---------- Task input ----------

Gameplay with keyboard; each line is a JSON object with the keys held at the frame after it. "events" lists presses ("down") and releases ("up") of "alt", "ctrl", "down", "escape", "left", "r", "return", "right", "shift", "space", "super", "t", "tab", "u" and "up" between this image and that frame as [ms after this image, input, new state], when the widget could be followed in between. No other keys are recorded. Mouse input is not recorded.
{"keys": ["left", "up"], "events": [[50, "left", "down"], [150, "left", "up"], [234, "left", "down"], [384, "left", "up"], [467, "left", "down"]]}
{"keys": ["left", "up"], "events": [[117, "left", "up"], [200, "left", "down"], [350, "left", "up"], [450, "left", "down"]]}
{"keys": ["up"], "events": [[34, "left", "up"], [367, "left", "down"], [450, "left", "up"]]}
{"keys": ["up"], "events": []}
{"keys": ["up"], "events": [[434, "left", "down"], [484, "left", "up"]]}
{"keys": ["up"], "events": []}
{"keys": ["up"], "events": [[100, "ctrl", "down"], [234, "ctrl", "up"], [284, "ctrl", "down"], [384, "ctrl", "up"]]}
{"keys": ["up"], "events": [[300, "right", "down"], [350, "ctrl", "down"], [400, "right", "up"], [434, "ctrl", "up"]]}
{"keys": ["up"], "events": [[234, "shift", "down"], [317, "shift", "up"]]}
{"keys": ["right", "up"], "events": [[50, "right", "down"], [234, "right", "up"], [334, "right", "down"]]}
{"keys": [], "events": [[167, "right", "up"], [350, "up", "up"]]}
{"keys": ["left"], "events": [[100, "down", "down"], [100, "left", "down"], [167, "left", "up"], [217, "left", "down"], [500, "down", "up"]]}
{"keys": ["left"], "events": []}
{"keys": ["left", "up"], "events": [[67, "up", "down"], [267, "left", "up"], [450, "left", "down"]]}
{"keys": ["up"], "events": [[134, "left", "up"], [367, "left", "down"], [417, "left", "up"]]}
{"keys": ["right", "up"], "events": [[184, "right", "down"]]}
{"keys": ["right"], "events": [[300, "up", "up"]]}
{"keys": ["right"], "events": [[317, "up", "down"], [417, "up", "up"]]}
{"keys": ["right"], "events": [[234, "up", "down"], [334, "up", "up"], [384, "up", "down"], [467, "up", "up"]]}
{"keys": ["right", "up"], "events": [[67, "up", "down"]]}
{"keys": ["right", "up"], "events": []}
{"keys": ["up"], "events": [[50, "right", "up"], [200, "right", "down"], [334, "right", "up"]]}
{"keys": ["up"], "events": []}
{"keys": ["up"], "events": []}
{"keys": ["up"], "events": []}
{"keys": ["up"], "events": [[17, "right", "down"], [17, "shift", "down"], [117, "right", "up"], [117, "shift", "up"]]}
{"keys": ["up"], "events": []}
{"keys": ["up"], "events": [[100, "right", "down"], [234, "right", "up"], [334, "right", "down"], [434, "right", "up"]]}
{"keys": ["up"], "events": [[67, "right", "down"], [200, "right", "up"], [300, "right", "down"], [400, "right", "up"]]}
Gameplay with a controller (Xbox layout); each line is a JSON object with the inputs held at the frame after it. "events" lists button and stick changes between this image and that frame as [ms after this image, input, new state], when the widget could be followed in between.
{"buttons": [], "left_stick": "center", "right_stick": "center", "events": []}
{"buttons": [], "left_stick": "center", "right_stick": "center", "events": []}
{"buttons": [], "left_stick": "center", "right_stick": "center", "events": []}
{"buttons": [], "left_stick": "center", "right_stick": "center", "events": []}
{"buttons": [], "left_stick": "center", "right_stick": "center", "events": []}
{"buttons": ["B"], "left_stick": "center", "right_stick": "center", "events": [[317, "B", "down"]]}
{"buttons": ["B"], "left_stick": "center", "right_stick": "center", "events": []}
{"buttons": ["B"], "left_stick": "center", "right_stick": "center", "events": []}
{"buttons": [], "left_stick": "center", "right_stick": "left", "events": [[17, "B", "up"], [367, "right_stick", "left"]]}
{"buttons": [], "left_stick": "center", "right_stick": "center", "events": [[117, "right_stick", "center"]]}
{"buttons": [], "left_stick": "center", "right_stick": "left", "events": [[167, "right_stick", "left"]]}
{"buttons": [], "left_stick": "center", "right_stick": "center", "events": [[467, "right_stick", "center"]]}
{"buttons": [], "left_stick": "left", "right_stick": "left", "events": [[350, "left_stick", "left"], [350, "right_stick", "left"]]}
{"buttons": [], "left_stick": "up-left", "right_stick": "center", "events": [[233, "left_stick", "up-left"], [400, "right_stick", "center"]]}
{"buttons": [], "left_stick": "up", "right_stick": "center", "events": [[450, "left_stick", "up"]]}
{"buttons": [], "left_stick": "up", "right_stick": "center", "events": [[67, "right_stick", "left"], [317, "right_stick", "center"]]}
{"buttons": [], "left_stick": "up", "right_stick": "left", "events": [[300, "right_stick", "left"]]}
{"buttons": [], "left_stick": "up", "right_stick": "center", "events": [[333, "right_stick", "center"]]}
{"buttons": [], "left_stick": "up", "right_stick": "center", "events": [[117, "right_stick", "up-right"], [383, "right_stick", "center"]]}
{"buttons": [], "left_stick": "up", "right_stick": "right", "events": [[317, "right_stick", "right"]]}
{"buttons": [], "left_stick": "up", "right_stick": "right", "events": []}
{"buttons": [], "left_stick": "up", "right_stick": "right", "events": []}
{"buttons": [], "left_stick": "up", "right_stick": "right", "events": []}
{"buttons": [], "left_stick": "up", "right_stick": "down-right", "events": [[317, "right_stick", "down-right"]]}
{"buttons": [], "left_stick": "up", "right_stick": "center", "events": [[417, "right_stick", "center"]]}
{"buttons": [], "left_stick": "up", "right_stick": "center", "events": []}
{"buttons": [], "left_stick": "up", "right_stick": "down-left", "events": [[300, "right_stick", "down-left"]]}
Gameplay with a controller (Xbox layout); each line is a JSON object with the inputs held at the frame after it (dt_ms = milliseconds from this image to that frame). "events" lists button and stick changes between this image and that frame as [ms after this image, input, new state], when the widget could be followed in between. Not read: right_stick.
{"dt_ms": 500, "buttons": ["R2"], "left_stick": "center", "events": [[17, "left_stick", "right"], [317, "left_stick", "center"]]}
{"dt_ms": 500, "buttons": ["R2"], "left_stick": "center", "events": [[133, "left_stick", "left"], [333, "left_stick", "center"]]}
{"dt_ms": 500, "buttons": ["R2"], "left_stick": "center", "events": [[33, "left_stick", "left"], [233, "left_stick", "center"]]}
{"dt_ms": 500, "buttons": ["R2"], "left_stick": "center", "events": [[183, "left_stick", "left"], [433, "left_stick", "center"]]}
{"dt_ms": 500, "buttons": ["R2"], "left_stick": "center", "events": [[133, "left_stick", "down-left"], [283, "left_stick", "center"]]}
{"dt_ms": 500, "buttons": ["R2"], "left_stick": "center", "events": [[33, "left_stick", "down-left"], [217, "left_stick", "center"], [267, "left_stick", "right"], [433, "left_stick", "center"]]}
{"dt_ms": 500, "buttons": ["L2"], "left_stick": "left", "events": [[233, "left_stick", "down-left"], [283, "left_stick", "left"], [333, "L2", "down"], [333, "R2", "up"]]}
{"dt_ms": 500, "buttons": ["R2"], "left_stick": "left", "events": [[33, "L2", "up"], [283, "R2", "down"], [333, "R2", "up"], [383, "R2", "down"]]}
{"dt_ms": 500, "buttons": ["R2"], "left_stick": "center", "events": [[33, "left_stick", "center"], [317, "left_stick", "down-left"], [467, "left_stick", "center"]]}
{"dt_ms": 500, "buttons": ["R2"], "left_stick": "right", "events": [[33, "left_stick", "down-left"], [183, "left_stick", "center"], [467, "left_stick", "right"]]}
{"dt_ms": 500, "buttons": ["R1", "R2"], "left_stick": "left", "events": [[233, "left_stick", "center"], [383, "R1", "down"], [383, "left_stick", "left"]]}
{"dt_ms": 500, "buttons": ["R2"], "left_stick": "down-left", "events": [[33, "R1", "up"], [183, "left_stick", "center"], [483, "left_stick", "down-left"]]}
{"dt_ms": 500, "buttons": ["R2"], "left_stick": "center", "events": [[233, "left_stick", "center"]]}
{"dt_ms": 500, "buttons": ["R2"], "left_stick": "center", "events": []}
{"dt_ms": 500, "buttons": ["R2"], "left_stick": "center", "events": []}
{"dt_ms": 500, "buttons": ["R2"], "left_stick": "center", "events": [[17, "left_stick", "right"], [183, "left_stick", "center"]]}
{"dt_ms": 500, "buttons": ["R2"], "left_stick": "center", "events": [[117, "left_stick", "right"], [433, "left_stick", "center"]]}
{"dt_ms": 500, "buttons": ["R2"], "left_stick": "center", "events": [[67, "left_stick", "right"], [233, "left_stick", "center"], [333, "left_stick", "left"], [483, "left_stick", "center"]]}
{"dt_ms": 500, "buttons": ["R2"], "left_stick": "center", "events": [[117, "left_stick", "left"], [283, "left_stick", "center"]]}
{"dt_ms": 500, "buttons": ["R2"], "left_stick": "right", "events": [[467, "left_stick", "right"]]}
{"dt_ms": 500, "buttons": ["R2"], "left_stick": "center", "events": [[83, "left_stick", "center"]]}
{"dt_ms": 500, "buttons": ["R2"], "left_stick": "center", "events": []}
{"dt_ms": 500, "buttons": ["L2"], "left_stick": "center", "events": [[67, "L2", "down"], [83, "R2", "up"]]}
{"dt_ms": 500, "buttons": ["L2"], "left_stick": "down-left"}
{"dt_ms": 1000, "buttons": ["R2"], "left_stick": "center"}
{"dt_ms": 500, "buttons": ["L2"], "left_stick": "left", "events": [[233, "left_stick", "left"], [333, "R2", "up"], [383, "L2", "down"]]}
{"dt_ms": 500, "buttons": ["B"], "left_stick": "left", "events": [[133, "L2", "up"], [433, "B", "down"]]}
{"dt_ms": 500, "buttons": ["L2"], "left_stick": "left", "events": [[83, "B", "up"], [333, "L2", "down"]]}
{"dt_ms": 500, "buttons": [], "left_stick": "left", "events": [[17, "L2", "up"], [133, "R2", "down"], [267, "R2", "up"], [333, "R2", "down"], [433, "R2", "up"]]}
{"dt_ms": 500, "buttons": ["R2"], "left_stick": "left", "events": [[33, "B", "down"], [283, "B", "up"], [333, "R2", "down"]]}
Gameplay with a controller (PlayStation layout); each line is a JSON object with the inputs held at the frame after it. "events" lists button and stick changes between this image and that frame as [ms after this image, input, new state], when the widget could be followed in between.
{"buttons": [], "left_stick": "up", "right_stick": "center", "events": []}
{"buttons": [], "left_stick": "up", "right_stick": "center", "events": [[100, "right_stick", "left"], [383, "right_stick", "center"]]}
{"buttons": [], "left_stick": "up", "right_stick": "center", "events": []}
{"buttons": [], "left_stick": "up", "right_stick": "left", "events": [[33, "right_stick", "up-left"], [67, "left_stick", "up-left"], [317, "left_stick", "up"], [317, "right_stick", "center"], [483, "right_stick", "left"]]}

----------

Read through the entries above and copy each line that has the string "between" in it.

**Solved exercise**
Gameplay with keyboard; each line is a JSON object with the keys held at the frame after it. "events" lists presses ("down") and releases ("up") of "alt", "ctrl", "down", "escape", "left", "r", "return", "right", "shift", "space", "super", "t", "tab", "u" and "up" between this image and that frame as [ms after this image, input, new state], when the widget could be followed in between. No other keys are recorded. Mouse input is not recorded.
Gameplay with a controller (Xbox layout); each line is a JSON object with the inputs held at the frame after it. "events" lists button and stick changes between this image and that frame as [ms after this image, input, new state], when the widget could be followed in between.
Gameplay with a controller (Xbox layout); each line is a JSON object with the inputs held at the frame after it (dt_ms = milliseconds from this image to that frame). "events" lists button and stick changes between this image and that frame as [ms after this image, input, new state], when the widget could be followed in between. Not read: right_stick.
Gameplay with a controller (PlayStation layout); each line is a JSON object with the inputs held at the frame after it. "events" lists button and stick changes between this image and that frame as [ms after this image, input, new state], when the widget could be followed in between.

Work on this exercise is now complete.